**TEXTE EXTRAIT:**
------------------------------------------------------------

Dimanche 2 Avril
Arrivé un peu en avance, je continue la visite de l'expo photo, et je m'immisce dans la grande salle. L'imposante équipe de techniciens de Omega s'affairent aux derniers réglages en vue du concert du groupe hongrois, à la fois point d'orgue et conclusion de ce festival. Omega semble être venu en force. Outre la scène qui est déjà bien sûr parée, les moyens humains et matériels déployés sont assez colossaux. Autour des différentes consoles, la ruche constituée d'une dizaine de techniciens bourdonne et s'affaire. Il y a même une console spécialement dédiée aux lasers qui, vu le nombre de sources de lumières en fond de scène et de miroirs réfléchissants sur les côtés, vont sûrement en mettre plein la vue et illuminer cette salle. Avec ces lasers verts, on peut s'attendre à un show assez années 80.
Il y a aussi les consoles déjà en place pour Pain Of Salvation, cela fait déjà un sacré coin dédié pour les régies. C'est d'ailleurs l'occasion de souligner que les régies pendant le festival sont 'noyées' dans le public, sans aucune barrière ou délimitation de sécurité. Et cela se passe super bien dans une ambiance plutôt très familiale. Pas de limitations d'accès aux escaliers latéraux qui permettent d'être au même niveau que les musiciens. Pas de fouille non plus à l'entrée du festival, nous sommes dans une confiance mutuelle. A l'heure où beaucoup de crispations sécuritaires se font sentir en France, nous ferions bien de nous inspirer de cet état d'esprit.
Une partie de la régie et des consoles
Port Noir ouvre cette troisième journée, et fera un peu les frais de tous ces réglages effectués par les hongrois, le temps dédié à leurs réglages étant minimal. A moins que ces réglages aient été déjà effectués le matin. Port Noir est en fait en première partie sur la tournée européenne de PoS, et il est fort possible que tout ait été déjà mise en place à l'avance avec l'équipe technique suédoise.

------------------------------------------------------------

**DONNÉES EXTRAITES:**
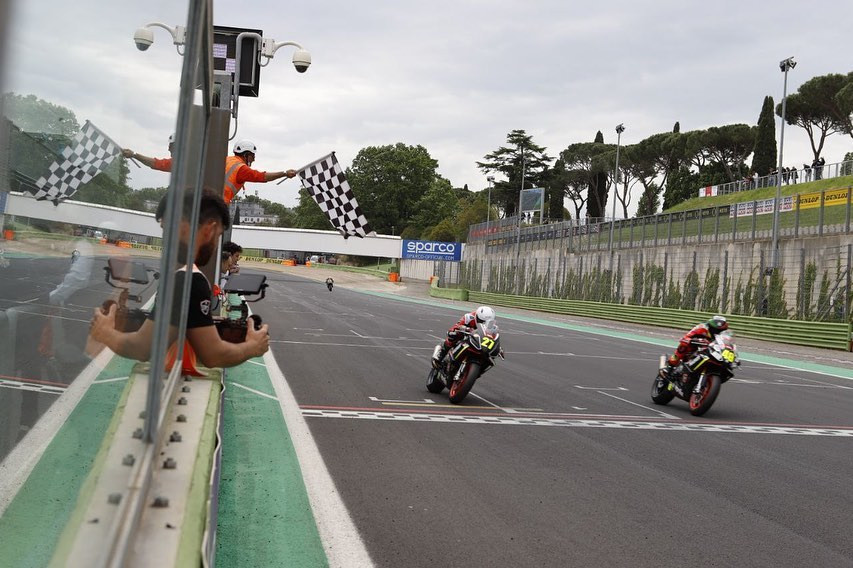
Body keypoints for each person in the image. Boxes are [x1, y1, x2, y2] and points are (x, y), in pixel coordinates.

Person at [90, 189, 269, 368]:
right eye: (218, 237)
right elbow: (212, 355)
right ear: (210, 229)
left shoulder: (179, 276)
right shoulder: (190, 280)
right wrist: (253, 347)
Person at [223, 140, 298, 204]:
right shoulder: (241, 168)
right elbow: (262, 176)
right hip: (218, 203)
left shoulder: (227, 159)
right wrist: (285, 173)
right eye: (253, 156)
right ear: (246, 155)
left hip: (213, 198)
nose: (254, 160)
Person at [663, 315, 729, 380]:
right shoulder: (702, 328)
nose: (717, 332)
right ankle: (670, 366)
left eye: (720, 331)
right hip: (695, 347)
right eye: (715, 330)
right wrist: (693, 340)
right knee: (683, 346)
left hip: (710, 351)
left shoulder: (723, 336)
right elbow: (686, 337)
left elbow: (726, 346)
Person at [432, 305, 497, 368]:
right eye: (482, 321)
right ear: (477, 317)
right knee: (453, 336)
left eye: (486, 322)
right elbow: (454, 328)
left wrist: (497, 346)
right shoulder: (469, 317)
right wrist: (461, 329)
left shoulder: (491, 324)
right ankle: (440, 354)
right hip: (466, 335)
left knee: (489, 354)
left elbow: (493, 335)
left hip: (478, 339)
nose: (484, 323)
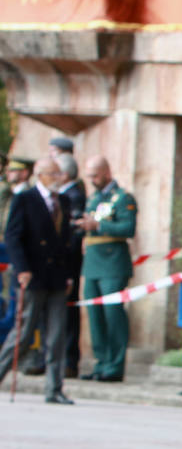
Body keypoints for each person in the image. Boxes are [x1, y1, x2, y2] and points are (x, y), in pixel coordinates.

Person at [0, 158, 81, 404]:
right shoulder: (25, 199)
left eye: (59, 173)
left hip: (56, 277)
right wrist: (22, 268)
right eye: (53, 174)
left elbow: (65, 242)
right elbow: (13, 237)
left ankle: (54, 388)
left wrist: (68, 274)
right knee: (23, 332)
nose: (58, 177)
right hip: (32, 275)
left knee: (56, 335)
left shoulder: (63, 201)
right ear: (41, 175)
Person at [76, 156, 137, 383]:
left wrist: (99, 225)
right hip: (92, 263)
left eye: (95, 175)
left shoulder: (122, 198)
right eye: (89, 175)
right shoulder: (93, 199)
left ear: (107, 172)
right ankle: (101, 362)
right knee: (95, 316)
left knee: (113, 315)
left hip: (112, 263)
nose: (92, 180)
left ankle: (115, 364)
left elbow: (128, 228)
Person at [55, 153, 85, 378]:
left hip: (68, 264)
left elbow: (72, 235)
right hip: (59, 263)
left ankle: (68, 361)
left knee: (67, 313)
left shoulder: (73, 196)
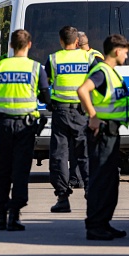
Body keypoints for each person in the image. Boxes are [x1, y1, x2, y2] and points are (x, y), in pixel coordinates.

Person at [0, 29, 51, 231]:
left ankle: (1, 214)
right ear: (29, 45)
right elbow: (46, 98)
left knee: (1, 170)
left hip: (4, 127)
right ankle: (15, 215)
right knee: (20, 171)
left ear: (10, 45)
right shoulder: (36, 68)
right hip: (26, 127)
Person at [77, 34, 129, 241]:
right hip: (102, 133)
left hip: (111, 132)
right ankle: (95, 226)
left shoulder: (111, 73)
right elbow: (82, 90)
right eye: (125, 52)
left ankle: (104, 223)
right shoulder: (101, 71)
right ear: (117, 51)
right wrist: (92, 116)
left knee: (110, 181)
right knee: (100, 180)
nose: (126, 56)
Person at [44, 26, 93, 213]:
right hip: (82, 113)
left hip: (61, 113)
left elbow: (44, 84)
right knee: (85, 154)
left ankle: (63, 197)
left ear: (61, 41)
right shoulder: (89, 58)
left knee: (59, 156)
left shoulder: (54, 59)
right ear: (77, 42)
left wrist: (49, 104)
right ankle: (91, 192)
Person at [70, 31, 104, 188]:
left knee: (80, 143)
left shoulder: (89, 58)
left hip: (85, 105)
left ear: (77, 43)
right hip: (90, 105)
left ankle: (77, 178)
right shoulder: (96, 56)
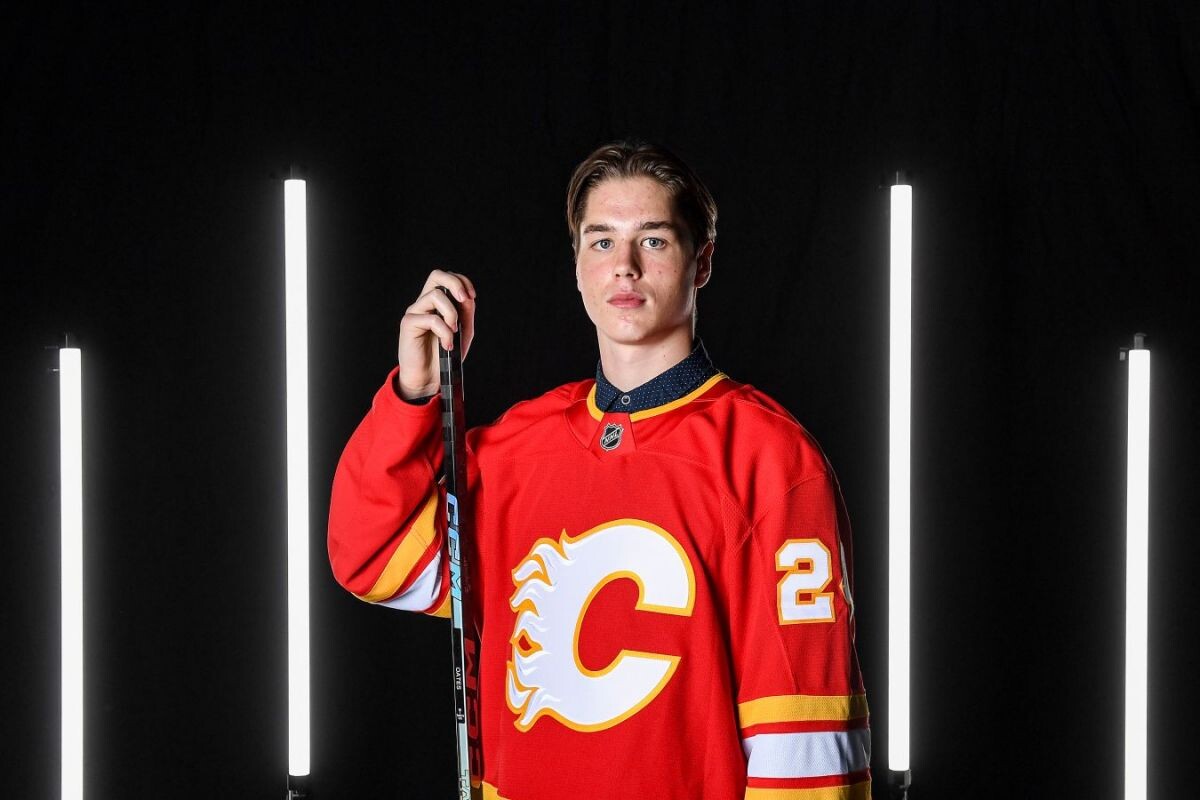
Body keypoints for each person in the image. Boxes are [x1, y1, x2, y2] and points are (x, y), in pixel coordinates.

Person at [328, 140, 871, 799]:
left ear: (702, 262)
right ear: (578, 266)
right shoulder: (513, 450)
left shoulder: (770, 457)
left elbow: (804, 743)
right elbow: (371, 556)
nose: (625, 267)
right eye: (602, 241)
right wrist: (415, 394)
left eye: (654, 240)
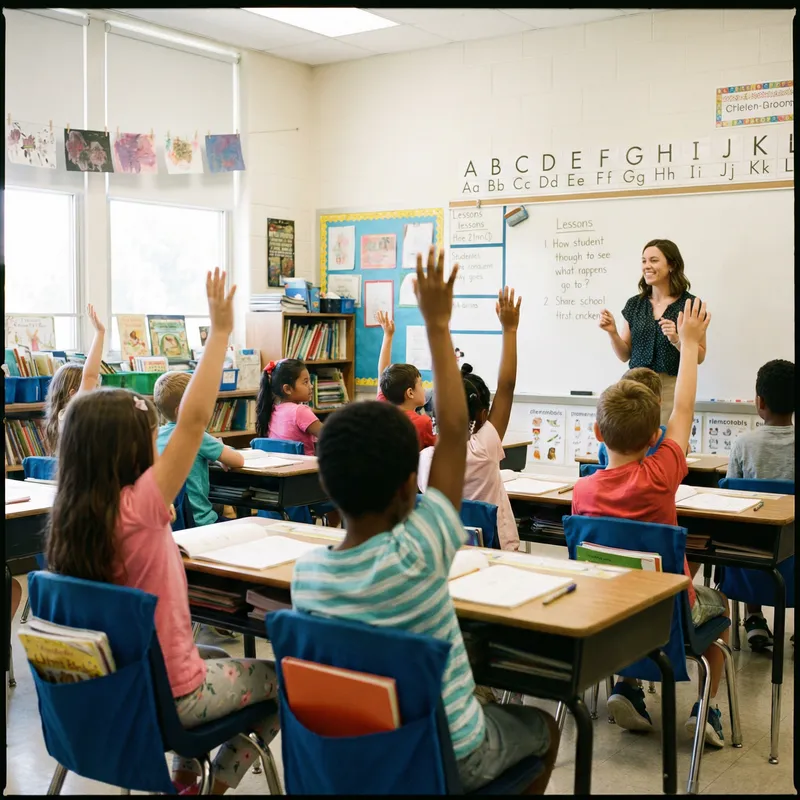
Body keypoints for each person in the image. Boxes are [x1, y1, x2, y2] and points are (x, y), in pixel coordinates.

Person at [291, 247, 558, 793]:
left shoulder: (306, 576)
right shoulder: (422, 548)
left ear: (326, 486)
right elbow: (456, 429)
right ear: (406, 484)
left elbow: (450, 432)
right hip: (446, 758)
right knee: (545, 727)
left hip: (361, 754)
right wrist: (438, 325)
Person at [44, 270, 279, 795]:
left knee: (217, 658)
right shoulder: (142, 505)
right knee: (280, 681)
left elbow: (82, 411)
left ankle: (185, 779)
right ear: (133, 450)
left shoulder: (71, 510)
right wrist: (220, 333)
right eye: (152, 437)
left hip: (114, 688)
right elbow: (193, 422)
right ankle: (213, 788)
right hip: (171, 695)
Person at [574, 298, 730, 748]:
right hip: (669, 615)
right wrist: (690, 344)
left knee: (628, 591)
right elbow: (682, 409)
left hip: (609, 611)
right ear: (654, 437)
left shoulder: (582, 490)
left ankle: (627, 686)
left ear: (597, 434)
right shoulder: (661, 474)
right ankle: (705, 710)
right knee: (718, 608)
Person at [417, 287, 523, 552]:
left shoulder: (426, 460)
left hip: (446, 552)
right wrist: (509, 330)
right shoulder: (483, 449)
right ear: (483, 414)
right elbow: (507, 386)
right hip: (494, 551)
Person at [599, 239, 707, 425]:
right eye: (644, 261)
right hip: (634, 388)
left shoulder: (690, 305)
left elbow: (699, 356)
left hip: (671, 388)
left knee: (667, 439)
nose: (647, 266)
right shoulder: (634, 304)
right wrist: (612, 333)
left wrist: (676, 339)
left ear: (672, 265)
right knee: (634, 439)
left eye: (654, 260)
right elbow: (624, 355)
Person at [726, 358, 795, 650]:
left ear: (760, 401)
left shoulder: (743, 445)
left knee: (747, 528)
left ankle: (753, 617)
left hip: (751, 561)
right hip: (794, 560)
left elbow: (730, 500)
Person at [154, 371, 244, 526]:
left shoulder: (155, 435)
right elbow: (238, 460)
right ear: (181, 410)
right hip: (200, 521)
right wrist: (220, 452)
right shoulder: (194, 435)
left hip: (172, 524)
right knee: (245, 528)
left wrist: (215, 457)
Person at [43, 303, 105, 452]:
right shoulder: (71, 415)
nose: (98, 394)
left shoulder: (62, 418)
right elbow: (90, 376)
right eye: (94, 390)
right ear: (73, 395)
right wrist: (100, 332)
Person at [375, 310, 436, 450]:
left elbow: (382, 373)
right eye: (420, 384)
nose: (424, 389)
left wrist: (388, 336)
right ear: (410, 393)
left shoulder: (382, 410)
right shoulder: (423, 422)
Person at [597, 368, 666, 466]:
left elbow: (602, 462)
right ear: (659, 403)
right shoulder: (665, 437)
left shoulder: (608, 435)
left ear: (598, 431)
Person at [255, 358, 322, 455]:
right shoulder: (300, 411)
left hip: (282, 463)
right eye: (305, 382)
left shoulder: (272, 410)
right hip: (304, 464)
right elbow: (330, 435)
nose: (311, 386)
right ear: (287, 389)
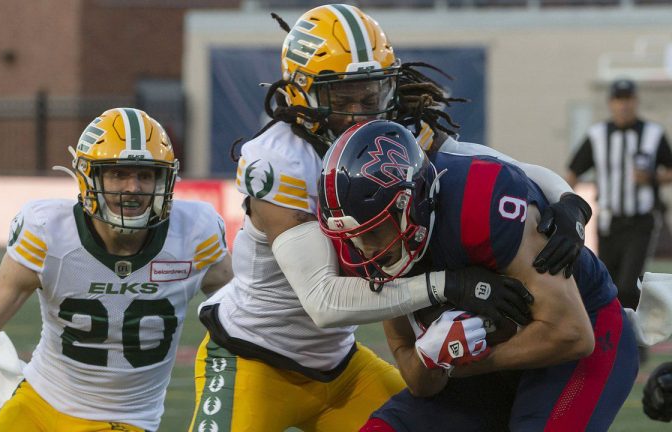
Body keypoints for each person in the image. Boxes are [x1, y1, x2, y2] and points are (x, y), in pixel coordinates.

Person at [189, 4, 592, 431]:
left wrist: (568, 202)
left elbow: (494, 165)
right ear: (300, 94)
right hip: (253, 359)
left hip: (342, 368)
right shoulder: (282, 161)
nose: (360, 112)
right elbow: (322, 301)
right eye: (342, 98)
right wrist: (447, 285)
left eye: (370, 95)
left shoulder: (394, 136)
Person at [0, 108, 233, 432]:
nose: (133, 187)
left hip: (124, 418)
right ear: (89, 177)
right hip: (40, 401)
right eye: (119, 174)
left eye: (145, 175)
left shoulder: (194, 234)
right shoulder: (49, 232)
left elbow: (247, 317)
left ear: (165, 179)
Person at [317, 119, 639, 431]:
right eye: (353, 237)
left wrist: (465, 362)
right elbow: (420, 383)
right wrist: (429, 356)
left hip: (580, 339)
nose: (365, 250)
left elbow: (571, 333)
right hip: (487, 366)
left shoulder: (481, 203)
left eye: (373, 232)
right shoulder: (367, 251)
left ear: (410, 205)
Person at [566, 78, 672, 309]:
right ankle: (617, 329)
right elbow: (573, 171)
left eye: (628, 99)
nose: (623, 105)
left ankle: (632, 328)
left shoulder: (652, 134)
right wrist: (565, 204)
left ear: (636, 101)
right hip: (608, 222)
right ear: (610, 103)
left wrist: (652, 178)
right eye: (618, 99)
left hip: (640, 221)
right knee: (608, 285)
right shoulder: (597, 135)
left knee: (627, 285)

------------------------------------------------------------

**EXERCICES PROPOSÉS:**
A. Reproduisez fidèlement le passage du compte rendu de festival qui va de « Une partie de » jusqu'à « l'équipe technique suédoise. ».
B. Répondez aux questions suivantes d'après le compte rendu de festival.
(i) De quelle nationalité est le groupe dont le concert clôt le festival ?
(ii) Qu'est-ce qui n'a pas lieu à l'entrée du festival ?
(iii) Quel groupe ouvre la troisième journée ?

**RÉPONSES PAR EXERCICE:**
A.
Une partie de la régie et des consoles
Port Noir ouvre cette troisième journée, et fera un peu les frais de tous ces réglages effectués par les hongrois, le temps dédié à leurs réglages étant minimal. A moins que ces réglages aient été déjà effectués le matin. Port Noir est en fait en première partie sur la tournée européenne de PoS, et il est fort possible que tout ait été déjà mise en place à l'avance avec l'équipe technique suédoise.

B.
(i) Hongroise.
(ii) La fouille.
(iii) Port Noir.